If you’ve never heard the term ‘terascale’ before reading this article, you aren’t alone. Before attending this Fall’s IDF, I hadn’t been introduced to the term either. But after hearing and reading about it and doing a lot of research into the technology, I can tell you that we are going to walk away from this technology overview excited about the future of computing.
The basic premise of Terascale computing is being able to work on terabytes of data on a single machine which would require teraflops of processor power. (Terabyte is approximately 1024 GBs and a Teraflop is approximately 1000 Gigaflops.)

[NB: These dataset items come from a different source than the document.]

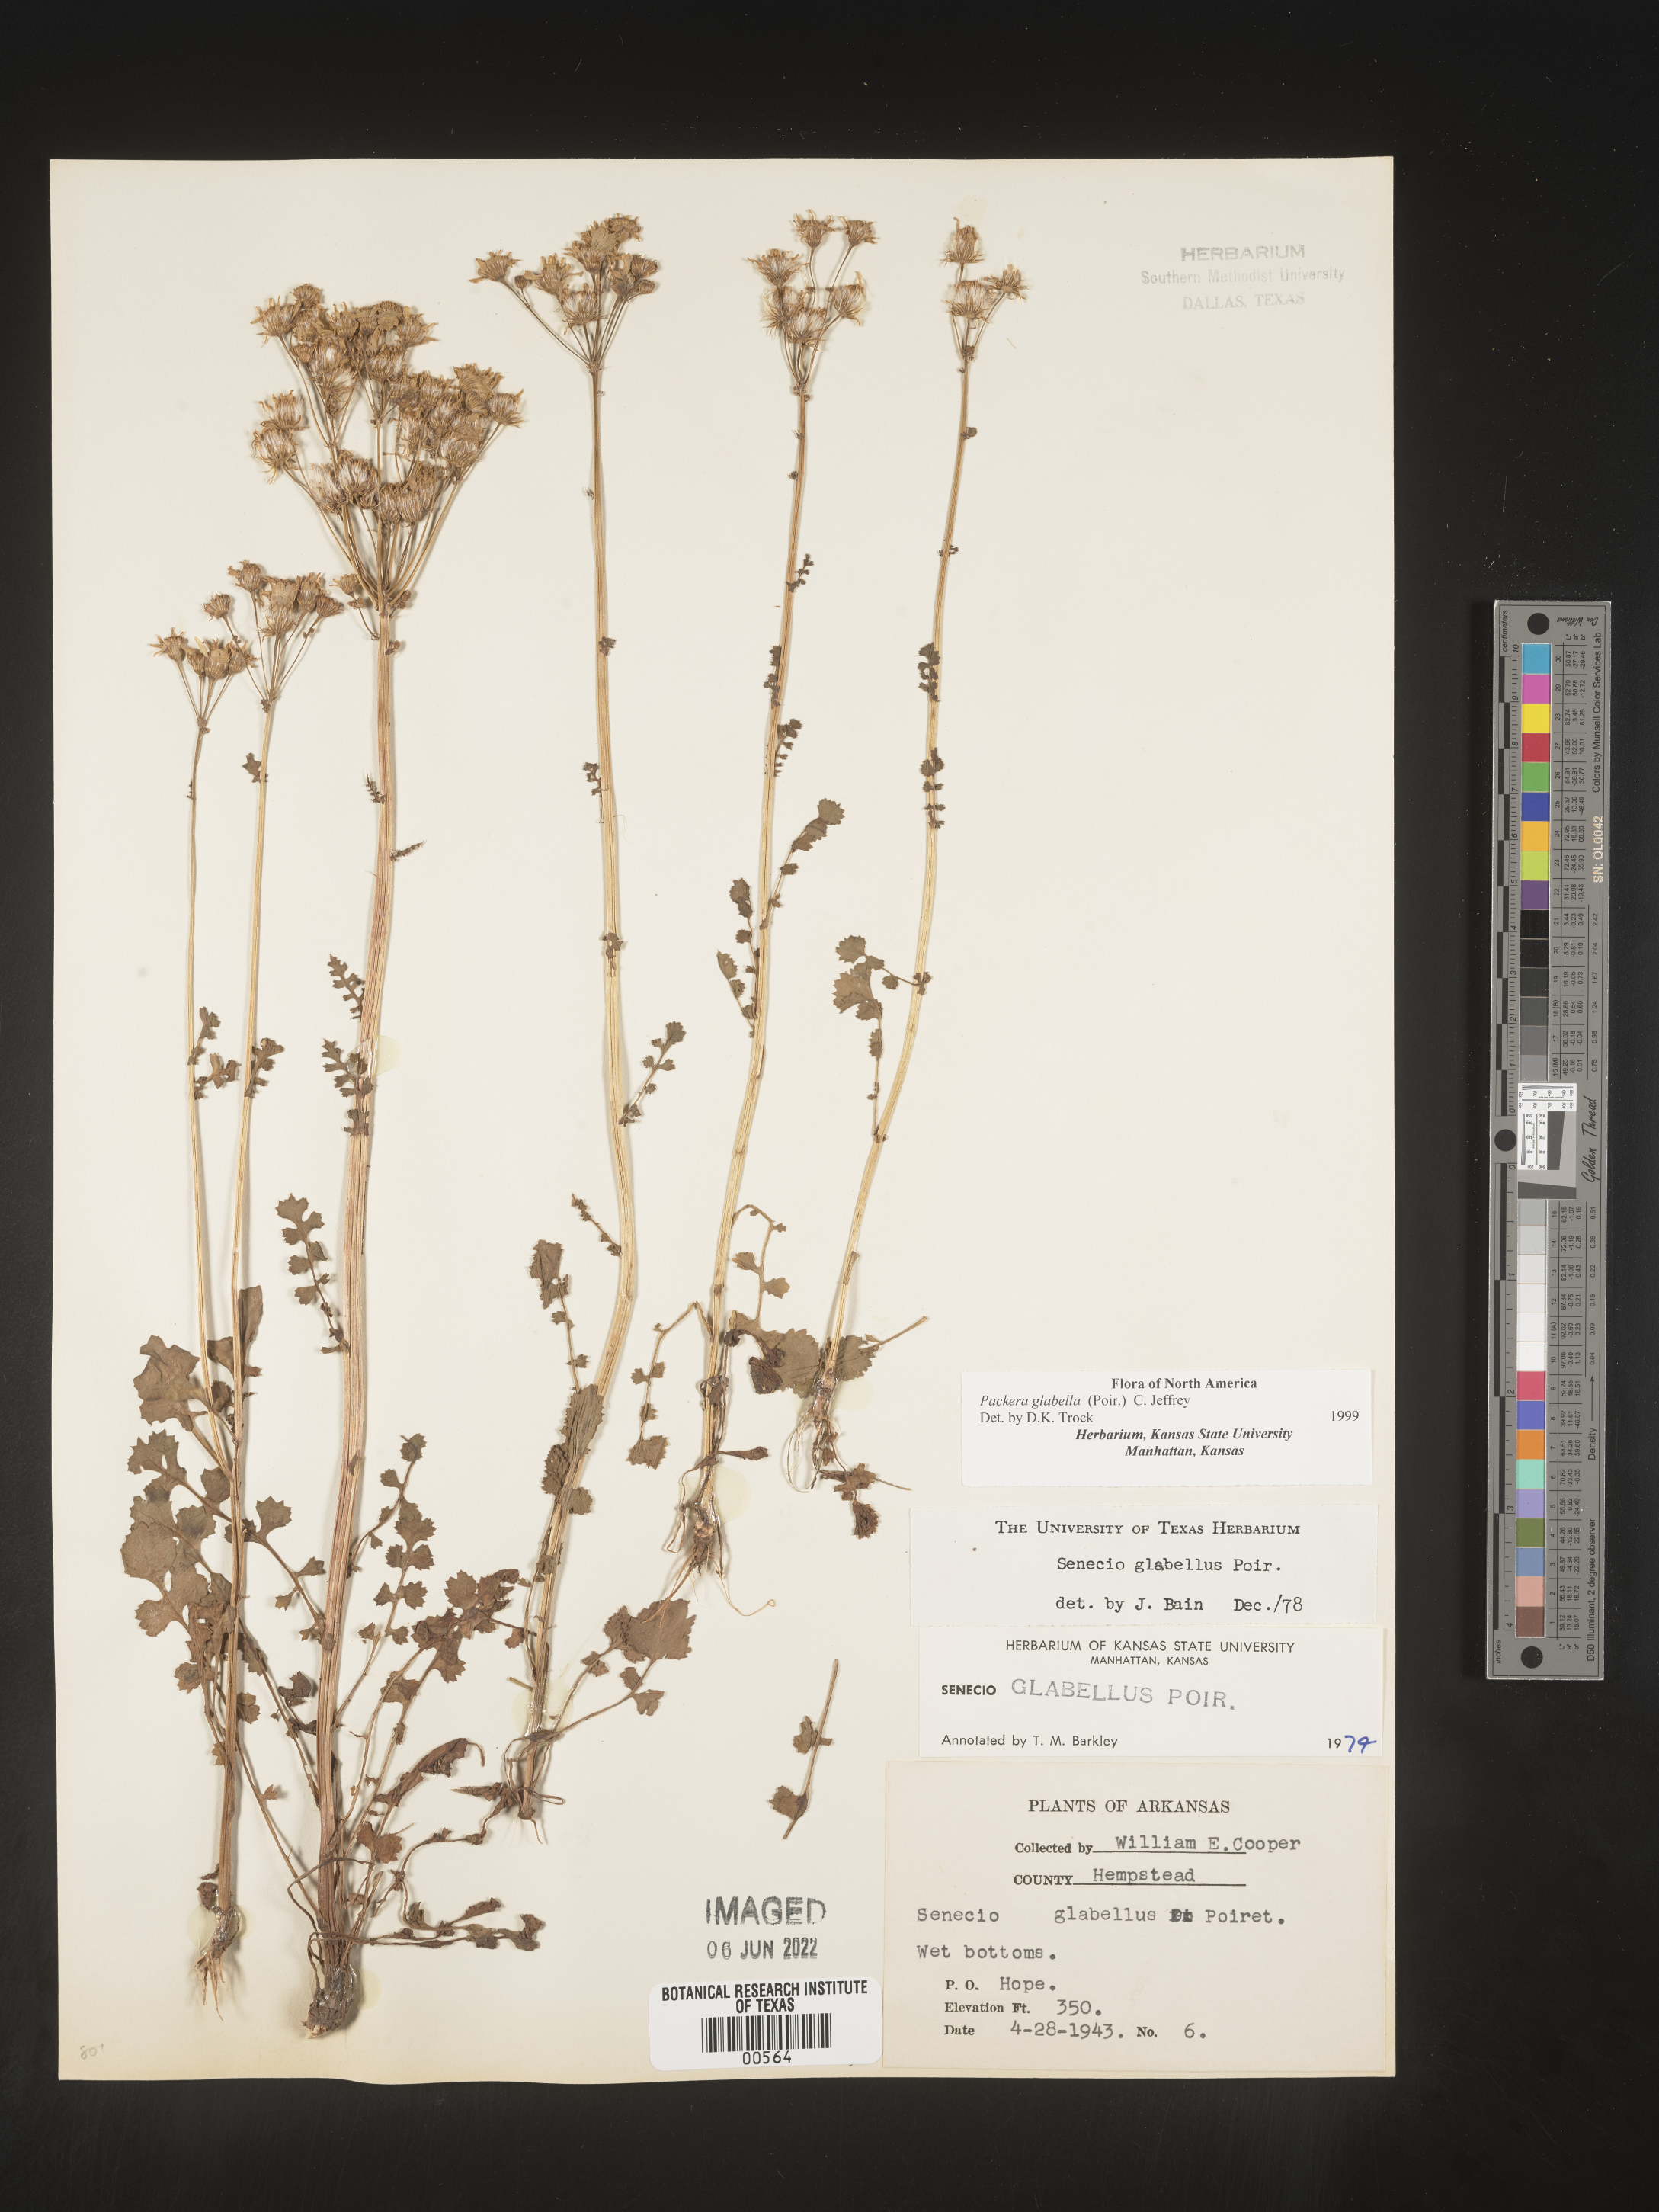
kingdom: Plantae
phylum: Tracheophyta
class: Magnoliopsida
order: Asterales
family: Asteraceae
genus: Packera
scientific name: Packera glabella
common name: Butterweed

This slide from one of Intel’s presentations shows the progression from single data and single core processors, through the era of multi-core processors (which we are in now) and into the world of processors with many more cores on them than even the quad-core Intel parts announced this week.
One of the main reasons for a move to multi-core products is the fact that both Intel and other chip designers have been increasing the amount of transistors that we can fit in any given area but haven’t alleviated the problems of power and heat. The Gigahertz war ended poorly for Intel, as they had to revert backwards a bit and redesign their CPUs from the ground up with this knowledge. But, Moore’s Law still applies, and by 2011 Intel estimates we’ll be seeing chips with over 32 billion transistors on them! But if we can’t increase the power of a single core and cranking up the frequency, what can we do with all those transistor resources? The answer: more cores. Many more.

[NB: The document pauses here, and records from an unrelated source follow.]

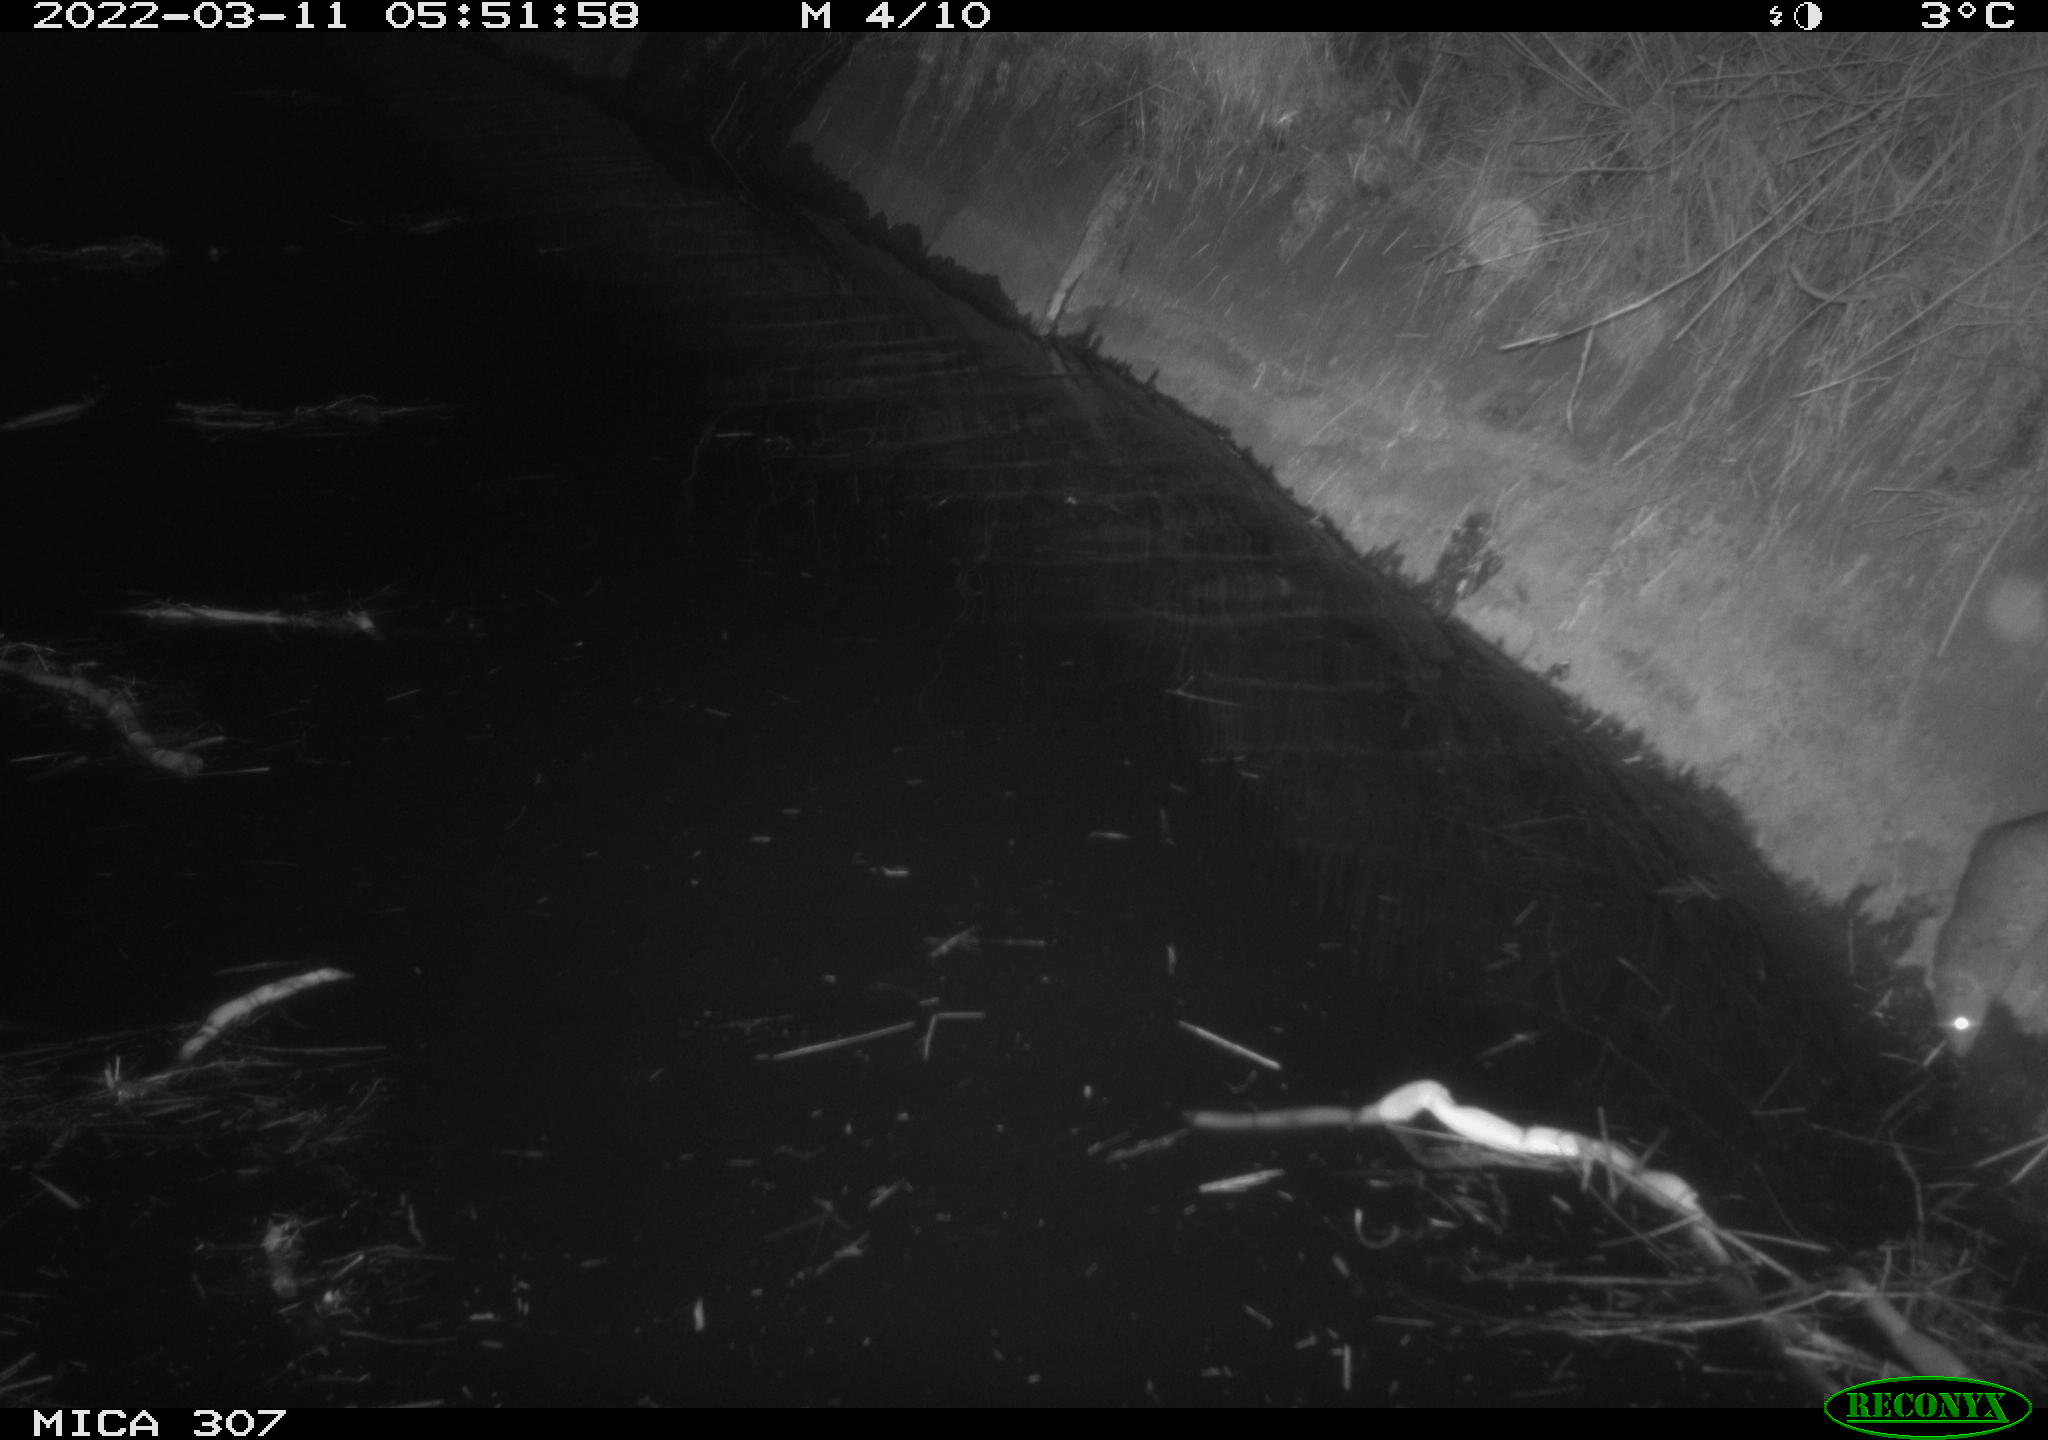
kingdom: Animalia
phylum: Chordata
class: Aves
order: Anseriformes
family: Anatidae
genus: Anas
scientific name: Anas platyrhynchos
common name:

For our discussions here, the term ‘terascale’ will refer to a processor with 32 or more cores. Moving away from the ‘large’ cores seen in the Core 2 Duo and Athlon 64 lines from Intel and AMD, the cores in a terascale processor will be much simpler (kind of like we are seeing in the Cell processor design). These cores will be low power and probably based on a past-generation Intel architecture that has been refined and perfected. These cores can provide 4-5x higher performance/watt efficiency and will scale beyond the limits we have in current generation instruction level parallelism.
You should not think of this merely as SMP on a single die; these are vastly different cores with new platform requirements and software requirements. How so? How about memory bandwidth needs of 1.2 Terabytes/s compared to the 12 GB/s in current SMP systems? And what about latency levels of only 20 cycles for a terascale core compared to 400 cycles on a modern SMP system? Now you see the scales we are talking in here and the significance (and hurdles) these designs introduce.